For the next half hour, Jac and I checked every device in the kitchen, office and living rooms to try and figure out what had happened - with no enlightening result. So it was back to bed with a mystery on my mind. Jac was soon sound asleep again. Me, the worrier, lay there tense, waiting for the alarm to go off again. I finally drifted off some time after daybreak......only to be jolted into Monday by the 6.45 sound of the Today programme.

The coffeemaker's on overtime this morning.

Monday, June 15, 2009

It's what you say, not what it looks like...or is it?

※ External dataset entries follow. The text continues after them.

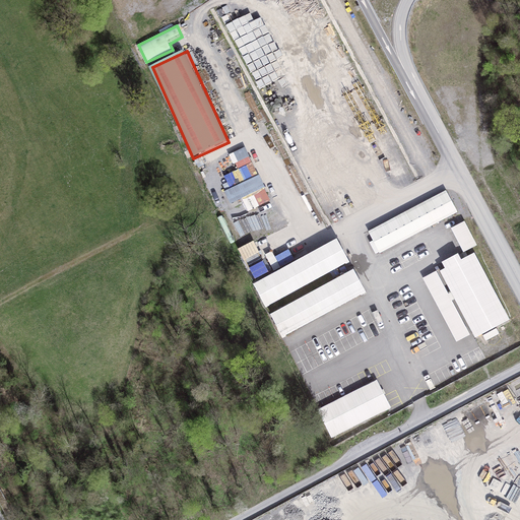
[(368,232),(379,254),(460,214),(449,192),(368,232)]
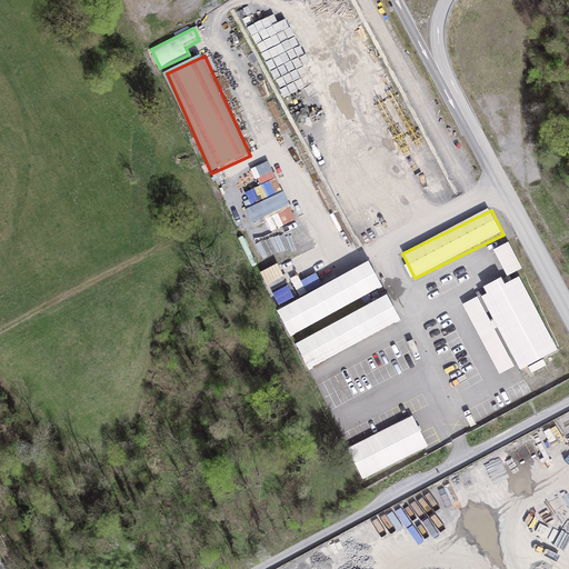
[(283,229),(289,241),(306,233),(299,221),(283,229)]
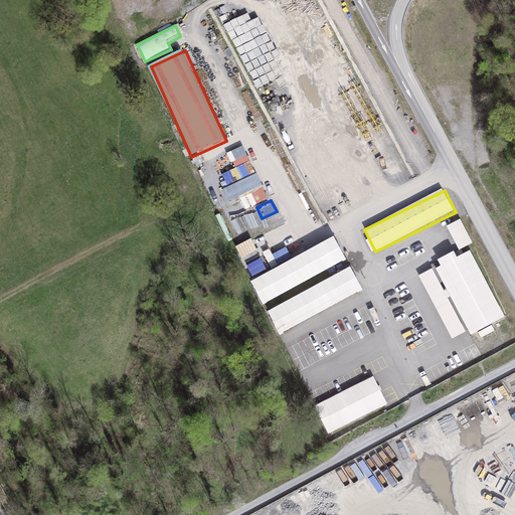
[(460,221),(447,228),(460,251),(473,244),(460,221)]
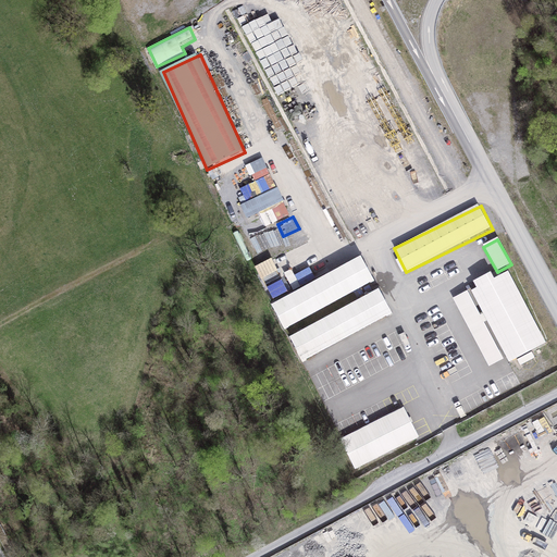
[(265,284),(283,276),(274,259),(257,267),(265,284)]
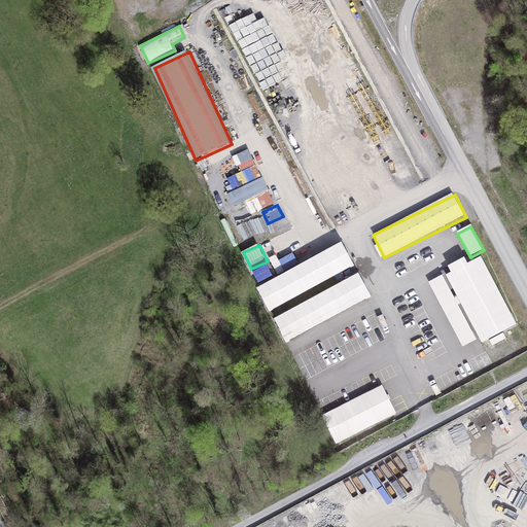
[(344,247),(256,288),(269,313),(356,273),(344,247)]
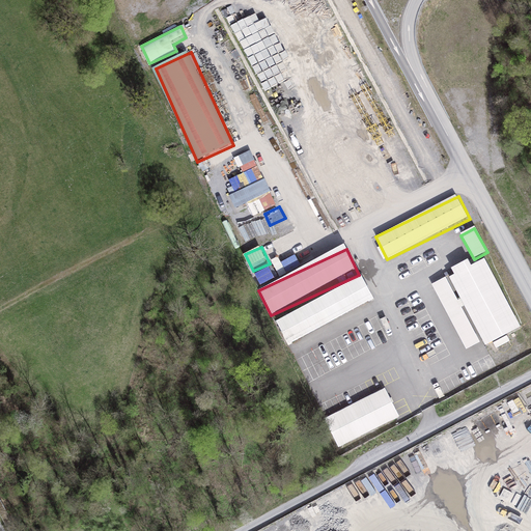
[(275,262),(278,272),(301,266),(299,256),(275,262)]
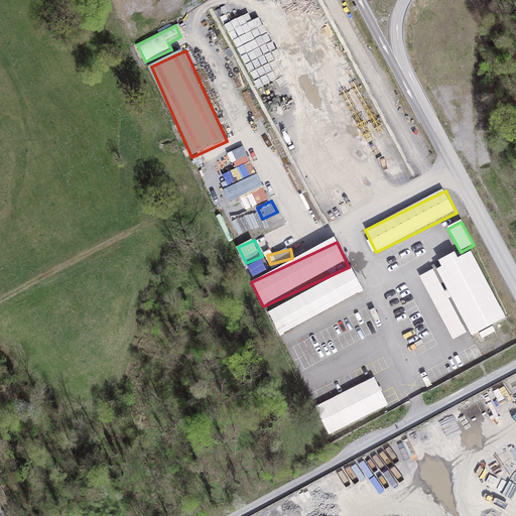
[(441,268),(436,270),(448,291),(444,293),(432,270),(419,277),(453,340),(466,333),(447,299),(452,297),(474,337),(508,317),(471,250),(459,257),(456,252),(437,261),(441,268)]
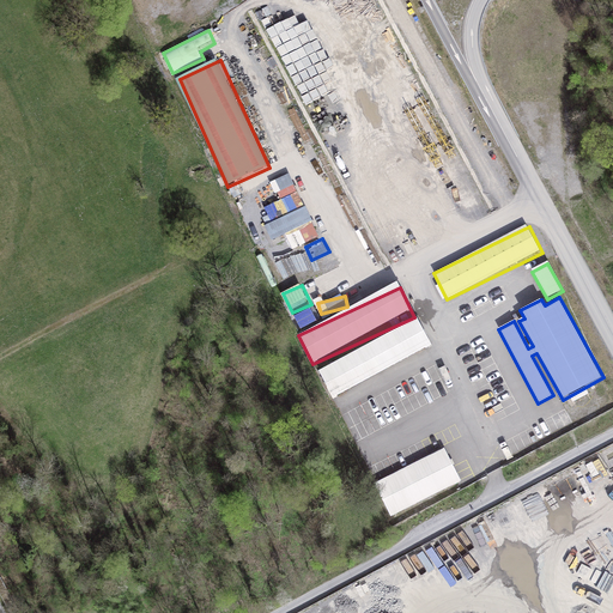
[(295,319),(302,332),(319,323),(311,310),(295,319)]
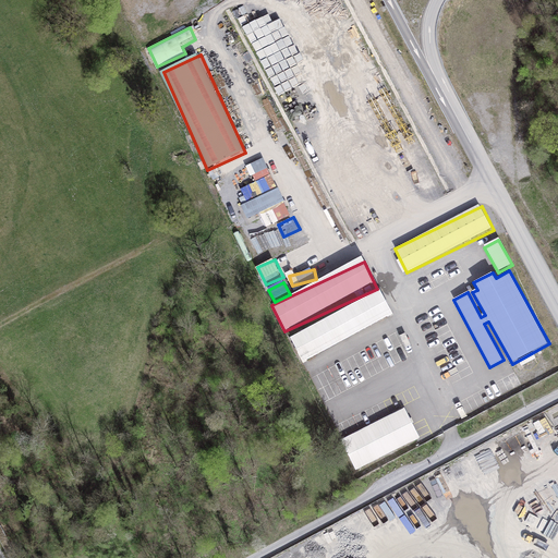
[(303,364),(395,320),(383,294),(290,338),(303,364)]
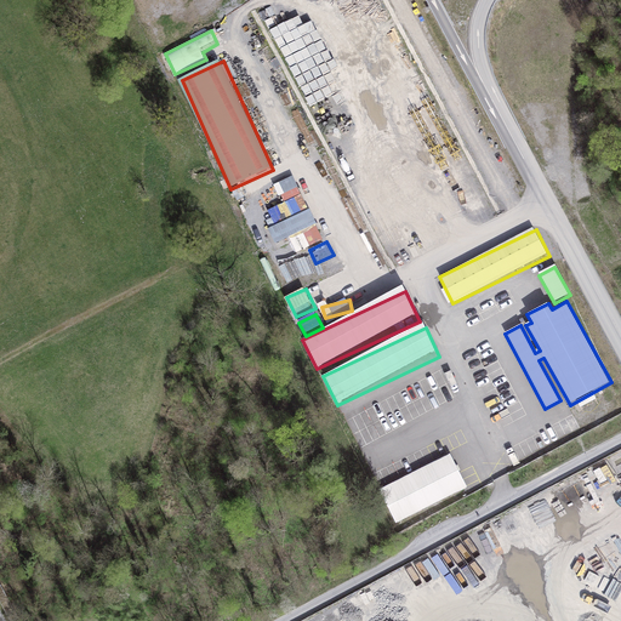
[(592,393),(577,403),(581,409),(596,400),(592,393)]
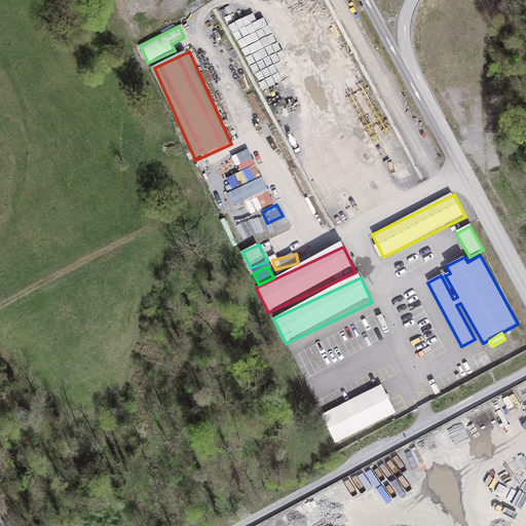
[(382,385),(322,414),(336,443),(396,413),(382,385)]
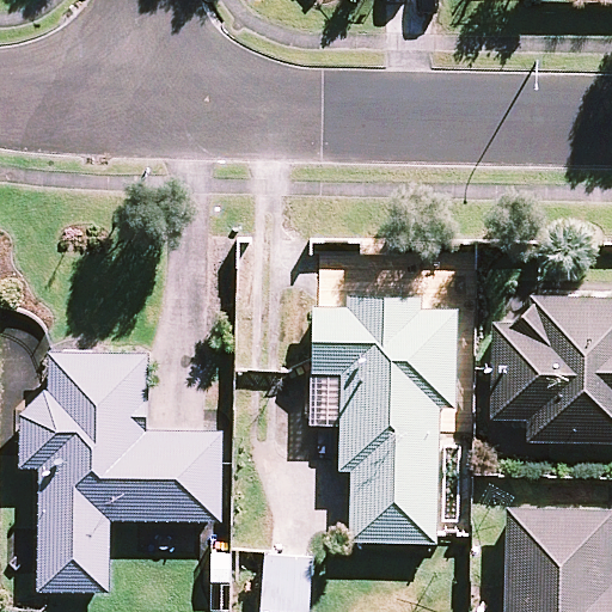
[(611,297),(532,294),(530,328),(495,326),(491,415),(526,416),(526,438),(611,440),(611,297)]
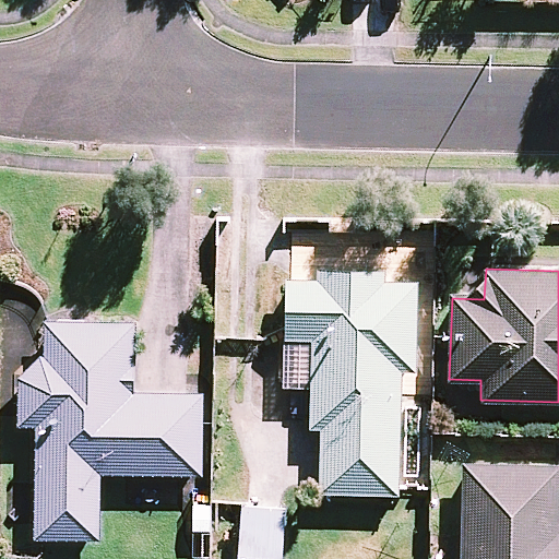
[(389,284),(389,273),(316,271),(316,284),(287,283),(284,340),(313,341),(309,427),(321,428),(318,491),(395,495),(400,368),(414,369),(418,286),(389,284)]
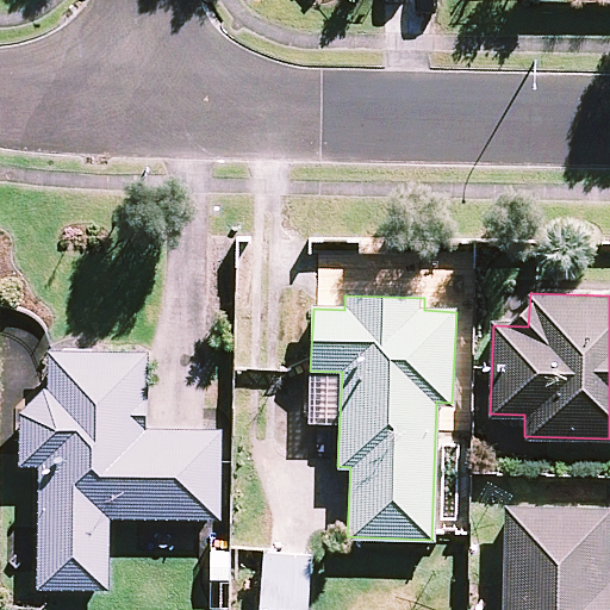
[(50,388),(22,403),(19,466),(42,466),(37,585),(105,587),(109,515),(216,518),(218,431),(144,429),(147,355),(51,352),(50,388)]
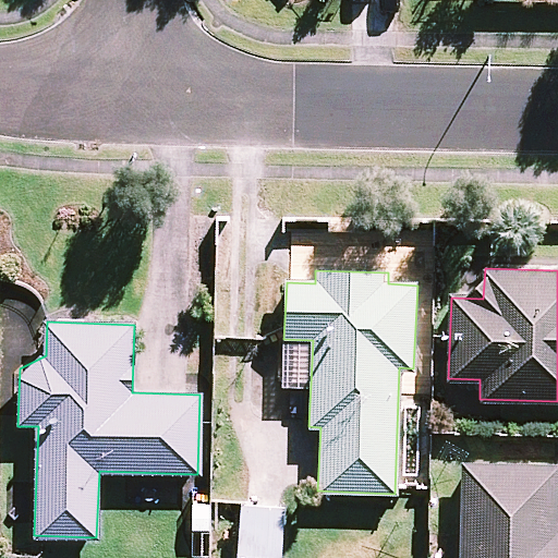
[(557,557),(557,465),(461,464),(459,557),(557,557)]
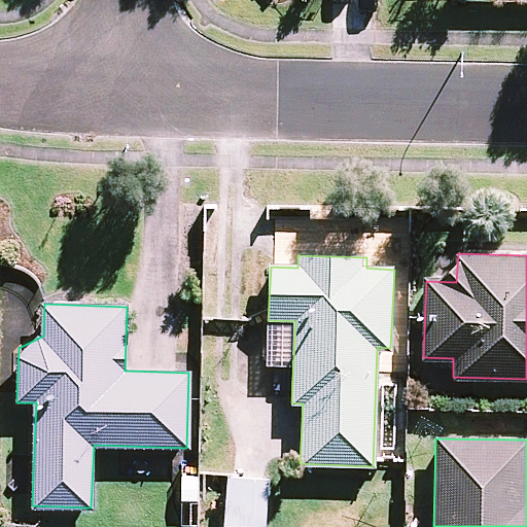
[(265,526),(268,478),(229,476),(225,525),(265,526)]
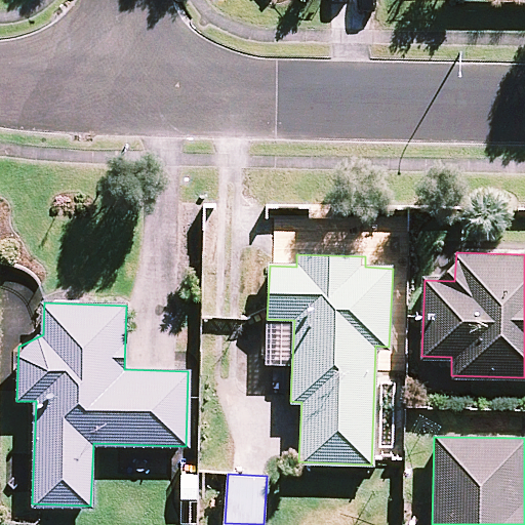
All buildings are outlined.
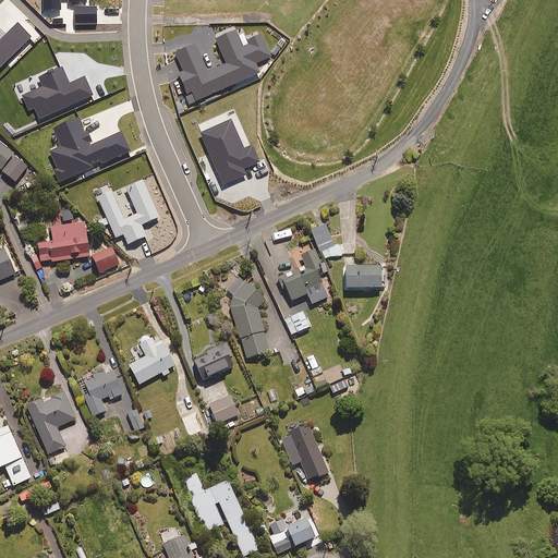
[(29,168),(0,144),(0,170),(16,184),(29,168)]
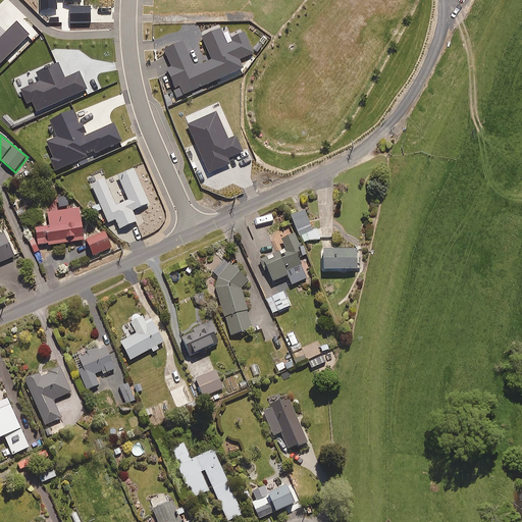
[(69,207),(68,198),(59,199),(60,209),(69,207)]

Had a good old healthy ding-dong with a client this morning over how to structure a presentation. He's from the school of 'let's get all our charts together and weave a story around them'.


I come from the opposite school. For me, a good presentation is built on a good story. I like to work with the client to find out what outcome they want to achieve: who they're speaking to, what they want to say - and what they want people to hear. Most of all, it's about what they want their audience to do as a result of sitting through their presentation.


My preference is to script the presentation first and then find the right imagery to add power and amplification to the key messages. As a consequence, if an image, a chart or a sea of bullets aren't adding anything, they don't go in.
Far too often speakers put all the emphasis on making the slides look pretty rather than on what they actually have to communicate. And far too often the result is death by PowerPoint and a lost message.

So my client today sent me half a dozen PowerPoint presentations with the missive: 'Pull the key points out of each of these and weave them together into a coherent order...' - which frankly gave me pain through to my teeth.


So we backed and forthed over a few emails and a phone call and, like in all good business relationships, reached a compromise. We've now talked through the story and agreed the key points to communicate. I've got a sense of the audience and how the piece has to play with them - but I'm still expected to incorporate about 30 PowerPoint charts. I reckon people will absorb two or three, but that we'll need to use about seven images in total to underscore the messages.


Now we'll have a bit of an iterative process as I open with seven, he expects 30 and we'll each haggle our way to somewhere in between.

Wednesday, June 03, 2009

For inspiration: Meet the British

Looking for a bit of inspiration for a creative way to present a fairly staid finance business, I came across a great little programme that aired on BBC 4 last night. Essentially a collation of 'Ministry of Informatiojn'-type films made to 'sell' Britain overseas from the 40s to about 1980, 'Meet the British' is an absolute gem.

Not sure it has given me the inspiration I need, but the research has been fun...

Monday, June 01, 2009

The heat is on

Spent most of this morning working through a fairly dense narrative document. Absorbing work and now, a good few hours on, I realise just how hot it is in here. In climatology terms, today is the first day of summer, and for once it's living up to expectations - I think I'm actually going to have to turn the aircon machine on....on June 1st! Last year I used it only once all summer.....

Working is falling into a more normal pattern now, with fairly full weeks and a bit of a pipeline building. All good after a dire first third of the year. Anyway, I must stop dripping on my keyboard (yuk!!).